● Input material
--------------------------------------------------
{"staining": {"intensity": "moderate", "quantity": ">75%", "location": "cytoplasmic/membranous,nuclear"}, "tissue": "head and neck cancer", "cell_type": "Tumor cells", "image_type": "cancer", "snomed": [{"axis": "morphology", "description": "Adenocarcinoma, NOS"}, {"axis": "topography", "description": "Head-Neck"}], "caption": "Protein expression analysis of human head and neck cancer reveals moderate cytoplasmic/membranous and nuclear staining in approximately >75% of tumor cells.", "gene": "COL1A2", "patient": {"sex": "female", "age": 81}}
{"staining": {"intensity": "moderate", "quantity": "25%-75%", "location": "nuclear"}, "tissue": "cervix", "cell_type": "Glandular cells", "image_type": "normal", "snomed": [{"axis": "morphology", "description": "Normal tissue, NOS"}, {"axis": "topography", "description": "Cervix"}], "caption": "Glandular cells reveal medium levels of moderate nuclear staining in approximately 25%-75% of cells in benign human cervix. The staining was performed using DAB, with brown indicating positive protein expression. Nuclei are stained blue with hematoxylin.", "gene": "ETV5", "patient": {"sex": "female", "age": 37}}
--------------------------------------------------
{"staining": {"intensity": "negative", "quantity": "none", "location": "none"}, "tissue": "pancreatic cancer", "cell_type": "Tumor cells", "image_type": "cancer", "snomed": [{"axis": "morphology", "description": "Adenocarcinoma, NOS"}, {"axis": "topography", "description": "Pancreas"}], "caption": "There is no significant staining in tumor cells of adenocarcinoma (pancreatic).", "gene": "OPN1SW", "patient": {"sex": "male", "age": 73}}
--------------------------------------------------
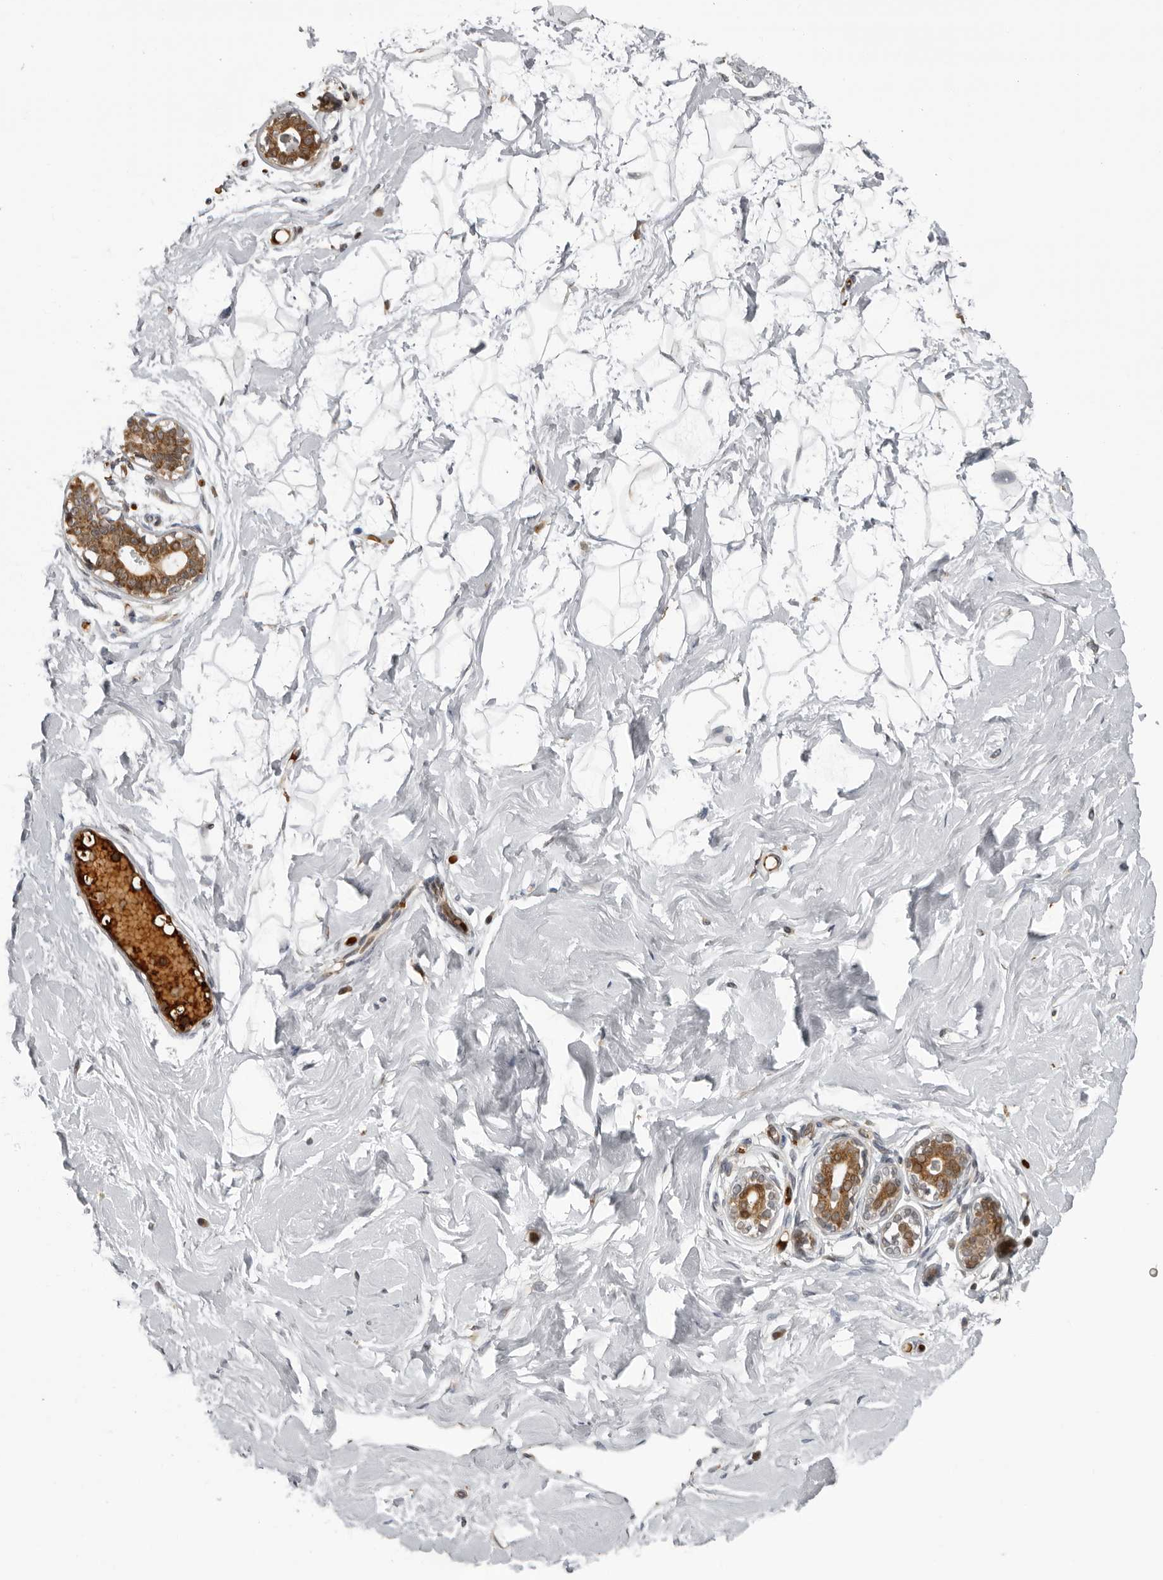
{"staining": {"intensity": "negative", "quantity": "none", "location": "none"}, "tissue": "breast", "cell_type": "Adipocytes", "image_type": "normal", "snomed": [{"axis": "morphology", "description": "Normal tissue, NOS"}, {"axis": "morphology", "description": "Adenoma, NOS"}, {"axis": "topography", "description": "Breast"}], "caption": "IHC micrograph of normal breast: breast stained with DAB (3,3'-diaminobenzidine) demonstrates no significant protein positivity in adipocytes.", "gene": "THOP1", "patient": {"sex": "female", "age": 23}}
--------------------------------------------------
● Assignment
Every line that contains "Tumor" should be copied out of the data.

● Solution for this problem
{"staining": {"intensity": "moderate", "quantity": ">75%", "location": "cytoplasmic/membranous,nuclear"}, "tissue": "head and neck cancer", "cell_type": "Tumor cells", "image_type": "cancer", "snomed": [{"axis": "morphology", "description": "Adenocarcinoma, NOS"}, {"axis": "topography", "description": "Head-Neck"}], "caption": "Protein expression analysis of human head and neck cancer reveals moderate cytoplasmic/membranous and nuclear staining in approximately >75% of tumor cells.", "gene": "COL1A2", "patient": {"sex": "female", "age": 81}}
{"staining": {"intensity": "negative", "quantity": "none", "location": "none"}, "tissue": "pancreatic cancer", "cell_type": "Tumor cells", "image_type": "cancer", "snomed": [{"axis": "morphology", "description": "Adenocarcinoma, NOS"}, {"axis": "topography", "description": "Pancreas"}], "caption": "There is no significant staining in tumor cells of adenocarcinoma (pancreatic).", "gene": "OPN1SW", "patient": {"sex": "male", "age": 73}}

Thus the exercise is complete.